Band of Joy will, without question, go down as a companion piece to Raising Sand, as the two are of a highly similar vintage. Still, as the new record plunges into the shivering guitar waves and mandolin delirium of the opening “Angel Dance”, it’s clear that this is a ballsier animal. And when Plant fires off some bratty yelps a minute in, it seals the deal. It ain’t Zeppelin, but this sounds sweeter than anything you could’ve expected Plant to cook up at this stage, no matter whom he’s working with.
You can mark how much fun Plant is having on any given project by how many times he improvises “well well” between verses, and on Band of Joy, he’s clearly enjoying himself. “Angel Dance” is preposterously great, and the next tune, Richard Thompson’s “House of Cards,” borrows Jimmy Page’s “Moby Dick” guitar tone, with a slinky dose of classic-Plant mojo that should light the bong of even the most ardent nostalgia trippers.
Plant experiments with a variety of folk exercises, including the only song here credited to Plant/Miller, “Central Two-O-Nine”, a strummy, bluesy train tune. There’s also “Silver Rider”, a Low cover, the album’s most ethereal song. It’s one that will recall the Plant/Krauss duets, with Plant at his most “What Is and What Should Never Be” whispery, though by the end of the tune, Miller is piling on a noisy, hypnotic guitar wash. “You Can’t Buy My Love” isn’t McCartney’s; it’s an obscure Barbara Lynn tune, but it sounds ‘64 enough, as the buzzing guitars do the hop with swinging toms while Plant reminds us that he is, after all, a guy who always knew how to shake it one time for Elvis.

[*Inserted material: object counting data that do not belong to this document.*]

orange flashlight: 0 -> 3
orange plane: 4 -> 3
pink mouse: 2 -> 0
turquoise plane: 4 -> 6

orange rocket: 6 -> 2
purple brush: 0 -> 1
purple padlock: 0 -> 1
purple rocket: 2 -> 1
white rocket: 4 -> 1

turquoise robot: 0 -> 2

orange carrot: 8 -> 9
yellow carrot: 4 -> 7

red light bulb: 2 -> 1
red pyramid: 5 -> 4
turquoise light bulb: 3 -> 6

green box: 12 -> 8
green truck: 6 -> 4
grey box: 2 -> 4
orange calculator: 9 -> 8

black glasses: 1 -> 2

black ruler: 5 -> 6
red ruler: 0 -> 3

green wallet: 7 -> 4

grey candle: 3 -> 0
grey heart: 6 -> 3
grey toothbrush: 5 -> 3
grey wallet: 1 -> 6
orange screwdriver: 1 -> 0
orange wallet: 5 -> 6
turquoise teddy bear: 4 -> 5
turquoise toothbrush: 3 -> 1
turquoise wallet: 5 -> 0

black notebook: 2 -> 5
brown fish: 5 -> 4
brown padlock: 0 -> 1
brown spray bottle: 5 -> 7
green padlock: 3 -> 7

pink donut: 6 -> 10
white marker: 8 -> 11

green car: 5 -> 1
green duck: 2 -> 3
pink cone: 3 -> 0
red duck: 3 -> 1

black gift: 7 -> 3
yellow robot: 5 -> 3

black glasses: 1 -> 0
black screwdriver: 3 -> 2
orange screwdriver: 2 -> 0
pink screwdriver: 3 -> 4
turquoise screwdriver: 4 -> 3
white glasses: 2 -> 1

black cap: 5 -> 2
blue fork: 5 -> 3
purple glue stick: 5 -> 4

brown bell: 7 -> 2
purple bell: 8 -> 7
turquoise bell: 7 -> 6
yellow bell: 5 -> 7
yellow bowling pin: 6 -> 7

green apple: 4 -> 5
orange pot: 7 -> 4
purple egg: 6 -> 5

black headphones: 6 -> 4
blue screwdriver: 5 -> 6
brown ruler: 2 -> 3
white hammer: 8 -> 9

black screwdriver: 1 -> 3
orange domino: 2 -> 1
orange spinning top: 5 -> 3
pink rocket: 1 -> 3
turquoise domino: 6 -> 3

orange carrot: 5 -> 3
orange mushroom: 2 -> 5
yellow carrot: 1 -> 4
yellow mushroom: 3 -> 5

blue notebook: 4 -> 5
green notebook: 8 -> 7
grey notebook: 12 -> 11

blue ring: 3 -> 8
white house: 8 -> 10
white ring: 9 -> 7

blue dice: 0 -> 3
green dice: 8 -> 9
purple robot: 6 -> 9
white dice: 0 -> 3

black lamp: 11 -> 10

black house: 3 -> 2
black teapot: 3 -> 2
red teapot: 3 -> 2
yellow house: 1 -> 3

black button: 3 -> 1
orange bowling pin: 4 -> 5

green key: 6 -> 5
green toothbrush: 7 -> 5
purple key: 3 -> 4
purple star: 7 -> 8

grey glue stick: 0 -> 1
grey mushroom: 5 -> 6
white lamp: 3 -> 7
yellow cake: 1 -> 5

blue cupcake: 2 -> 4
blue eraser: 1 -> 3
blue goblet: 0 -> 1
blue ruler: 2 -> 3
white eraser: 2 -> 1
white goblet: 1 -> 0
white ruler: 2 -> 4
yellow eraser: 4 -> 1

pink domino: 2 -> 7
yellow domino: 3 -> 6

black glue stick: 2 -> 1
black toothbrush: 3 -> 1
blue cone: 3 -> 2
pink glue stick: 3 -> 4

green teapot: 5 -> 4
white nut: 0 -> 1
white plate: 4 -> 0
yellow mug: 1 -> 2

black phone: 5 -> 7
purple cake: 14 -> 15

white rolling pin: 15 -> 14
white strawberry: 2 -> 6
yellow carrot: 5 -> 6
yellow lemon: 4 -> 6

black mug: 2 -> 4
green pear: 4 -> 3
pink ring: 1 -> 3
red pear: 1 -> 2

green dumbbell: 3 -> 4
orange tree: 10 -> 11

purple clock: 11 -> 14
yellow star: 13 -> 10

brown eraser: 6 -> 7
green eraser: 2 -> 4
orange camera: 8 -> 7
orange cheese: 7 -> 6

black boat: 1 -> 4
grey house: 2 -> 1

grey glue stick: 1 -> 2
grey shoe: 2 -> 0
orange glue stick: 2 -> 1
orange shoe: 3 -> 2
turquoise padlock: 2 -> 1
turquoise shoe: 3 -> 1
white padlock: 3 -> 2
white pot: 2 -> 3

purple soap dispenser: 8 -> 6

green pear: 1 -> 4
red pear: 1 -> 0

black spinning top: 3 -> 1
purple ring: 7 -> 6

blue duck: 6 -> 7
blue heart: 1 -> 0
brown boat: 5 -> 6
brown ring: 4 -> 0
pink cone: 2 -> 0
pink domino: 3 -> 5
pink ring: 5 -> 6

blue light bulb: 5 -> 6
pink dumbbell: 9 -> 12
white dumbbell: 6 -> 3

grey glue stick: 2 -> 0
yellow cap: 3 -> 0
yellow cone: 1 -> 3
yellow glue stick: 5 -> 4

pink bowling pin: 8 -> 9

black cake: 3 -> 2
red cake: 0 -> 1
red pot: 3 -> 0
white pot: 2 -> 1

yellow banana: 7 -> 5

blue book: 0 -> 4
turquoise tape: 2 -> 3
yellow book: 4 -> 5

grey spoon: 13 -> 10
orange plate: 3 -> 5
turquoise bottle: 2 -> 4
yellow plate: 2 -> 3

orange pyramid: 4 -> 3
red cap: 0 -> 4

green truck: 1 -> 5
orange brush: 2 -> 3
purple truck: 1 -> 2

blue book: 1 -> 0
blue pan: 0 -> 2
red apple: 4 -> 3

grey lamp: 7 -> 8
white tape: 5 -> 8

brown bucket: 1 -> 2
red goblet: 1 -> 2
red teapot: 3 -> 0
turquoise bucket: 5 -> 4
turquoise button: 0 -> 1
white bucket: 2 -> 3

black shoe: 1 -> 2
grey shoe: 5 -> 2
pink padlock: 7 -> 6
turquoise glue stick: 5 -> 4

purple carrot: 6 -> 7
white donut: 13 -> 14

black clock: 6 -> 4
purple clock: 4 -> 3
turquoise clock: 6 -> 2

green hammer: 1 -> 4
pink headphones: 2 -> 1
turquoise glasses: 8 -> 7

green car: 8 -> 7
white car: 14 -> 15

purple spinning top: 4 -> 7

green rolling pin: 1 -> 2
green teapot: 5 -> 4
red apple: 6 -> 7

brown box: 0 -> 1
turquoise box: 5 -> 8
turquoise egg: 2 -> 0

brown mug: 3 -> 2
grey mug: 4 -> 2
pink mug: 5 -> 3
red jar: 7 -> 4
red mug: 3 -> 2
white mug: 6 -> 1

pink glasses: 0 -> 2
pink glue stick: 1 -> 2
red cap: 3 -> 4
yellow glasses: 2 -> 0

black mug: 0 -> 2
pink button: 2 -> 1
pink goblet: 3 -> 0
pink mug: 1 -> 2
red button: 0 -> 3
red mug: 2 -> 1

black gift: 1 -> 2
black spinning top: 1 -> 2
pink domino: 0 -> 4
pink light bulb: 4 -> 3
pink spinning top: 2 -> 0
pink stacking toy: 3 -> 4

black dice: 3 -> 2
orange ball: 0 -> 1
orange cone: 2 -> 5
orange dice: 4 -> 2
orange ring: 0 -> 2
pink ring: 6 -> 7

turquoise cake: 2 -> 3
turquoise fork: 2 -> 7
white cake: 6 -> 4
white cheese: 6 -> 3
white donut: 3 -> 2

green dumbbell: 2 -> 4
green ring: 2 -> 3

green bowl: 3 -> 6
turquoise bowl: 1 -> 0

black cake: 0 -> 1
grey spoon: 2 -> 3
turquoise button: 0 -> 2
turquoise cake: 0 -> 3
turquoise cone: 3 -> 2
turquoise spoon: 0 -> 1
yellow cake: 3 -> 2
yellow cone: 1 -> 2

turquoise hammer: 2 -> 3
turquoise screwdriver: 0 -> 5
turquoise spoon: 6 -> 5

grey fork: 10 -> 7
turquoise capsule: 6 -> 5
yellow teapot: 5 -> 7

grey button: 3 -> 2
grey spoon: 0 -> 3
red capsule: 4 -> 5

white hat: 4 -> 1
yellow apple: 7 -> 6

“Falling in Love Again”, another deeply mined find by the Kelly Brothers, is Plant offering up his most romantic croon, revisiting the sound he last mined this successfully as part of the Honeydrippers back in 1984. “Cindy I’ll Marry You Someday” is a goth-roots standard, arranged here with Scott’s ghostly banjo. Townes Van Zandt’s “Harm’s Swift Way” is given one of the record’s most straightforward folk-rock arrangements—very Wilbury-esque—and Plant lends these lovely lyrics the warm, cordial lilt they deserve.
“Satan Your Kingdom Must Come Down” shows up here, too, for you folks whose trajectory took you from Led Zeppelin to Uncle Tupelo. That tune is also on Willie Nelson’s record earlier this year, so the T-Bone Burnett/Buddy Miller circle of influence is clear. Both Willie’s and Plant’s takes are given the haunted banjo treatment, but Plant’s is spookier, with more weight in the rhythm section.
The record ends with its noisiest tune, a layered, blippy, psychedelic track, “Even This Shall Pass Away”, which showcases Plant’s best 2010 rock-speak wail; it’s as if to conclude that Plant remains a curious explorer and that each of these trips is worth taking. Or perhaps it’s the elegant country ballad that comes midway through Band of Joy that best sums up the album: “Is there one in here / Looking for the only sound that matters? / Was it what you thought?” Band of Joy, by both reaching back and by yearning for a decorous new future, is an album that matters. Now, does anybody remember laughter?